Banksys on the High Line.

If there’s one thing we’ve learned from Banksy’s ongoing New York “residency,” it’s that the city is not the safest environment for extremely hyped street art. Banksy’s “Better Out Than In” pieces have been tagged over, washed away, ignored by people visiting Central Park, vaguely threatened by Mayor Bloomberg, and peed on by at least two dogs. We’re sure none of this came as a major surprise to the British artist, who has been doing this stuff for a very long time, but he seemed to want to make some point about the exposed nature of his work on Friday, when he hung two canvases from a section of the High Line near 24th Street and 10th Avenue (see above.) The New York Post reports that Banksy paid $50,000 to have the paintings roped off and protected by a security guard who forbade visitors from bringing alcohol or animals into the exhibit.

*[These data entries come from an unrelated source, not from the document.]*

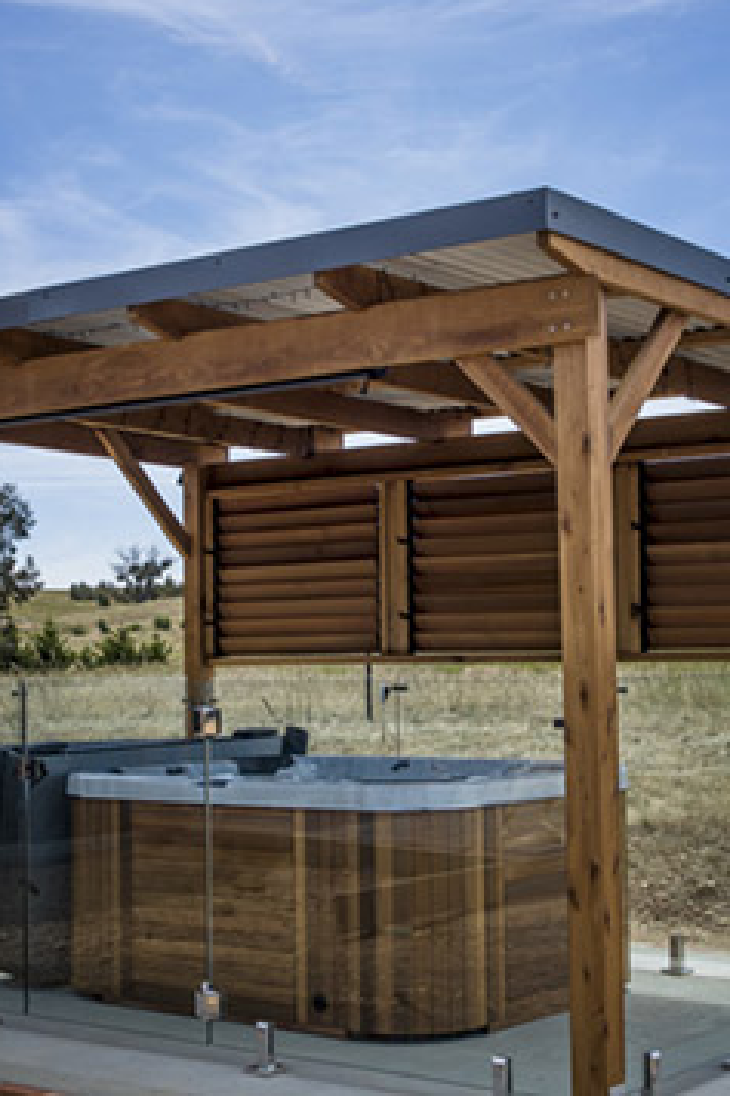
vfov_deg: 33.9
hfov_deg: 23.0
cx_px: 385
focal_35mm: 59
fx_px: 1796
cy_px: 591
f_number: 8
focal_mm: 35
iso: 160
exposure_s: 1/500
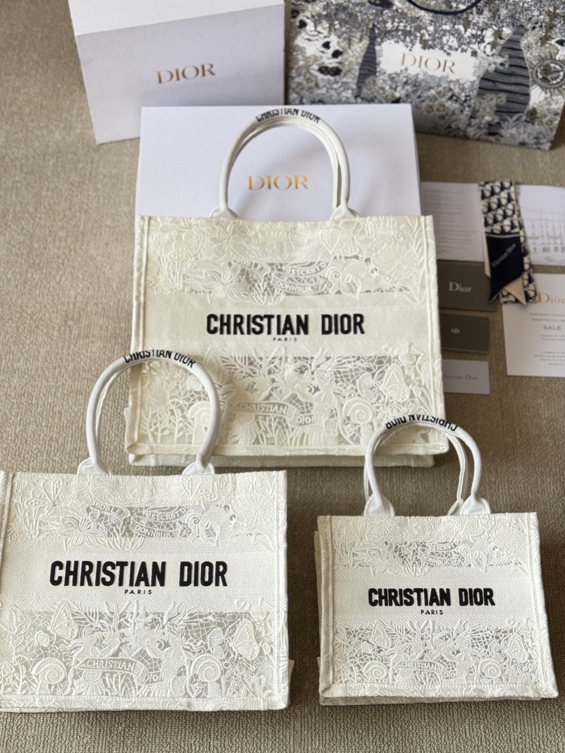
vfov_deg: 36.8
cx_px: 266
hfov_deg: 28.0
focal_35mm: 52
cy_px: 368
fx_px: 1131
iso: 80
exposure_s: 1/121
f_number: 1.78
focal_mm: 6.76
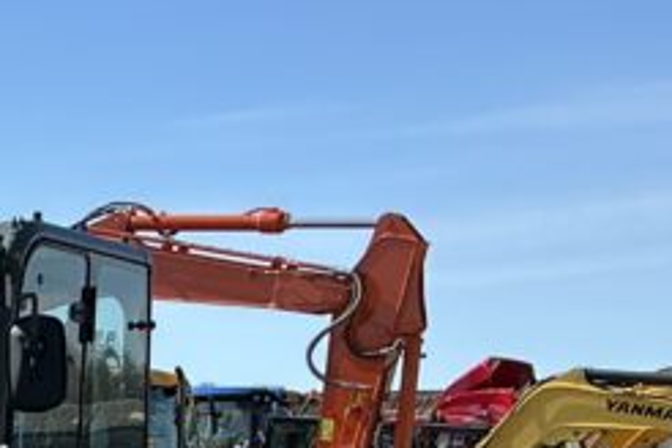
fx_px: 2258
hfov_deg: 14.8
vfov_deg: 10.8
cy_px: 732
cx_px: -524
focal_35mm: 121
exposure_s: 1/1675
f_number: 1.8
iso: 25
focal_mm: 3
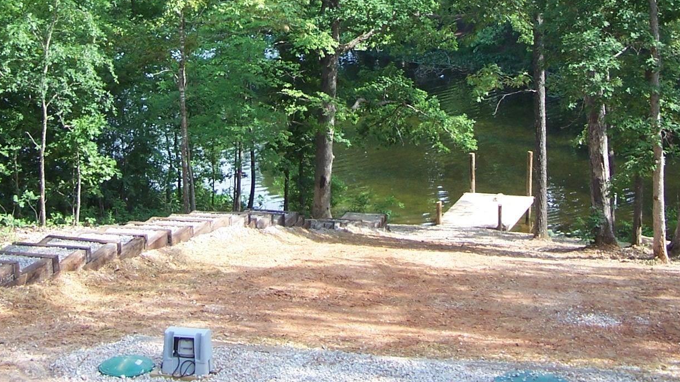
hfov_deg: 30.6
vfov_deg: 16.9
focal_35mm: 69
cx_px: 312
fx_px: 1244
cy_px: -41
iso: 80
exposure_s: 1/250
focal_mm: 6.3
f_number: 2.8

Meanwhile, Cara Tabachnick, who wrote here about the experience of discovering that Banksy had spray-painted a pair of geishas on an East Williamsburg building owned by her family, has wisely decided to actively preserve her little piece of history — which could for up to $1 million at auction — by covering it with a sheet of bolted-on plexiglass, installing a rolling metal gate, and hiring $200-a-shift security guards to watch the site 24 hours a day, the Post reports. She doesn’t seem to be charging people to look at the piece, which is her loss. 

A video posted to Banksy’s website suggests that today’s installation is on Staten Island and involves live ants.

Hurry up and get on the ferry if you want to see this one, which seems particularly vulnerable to dogs and the things they do.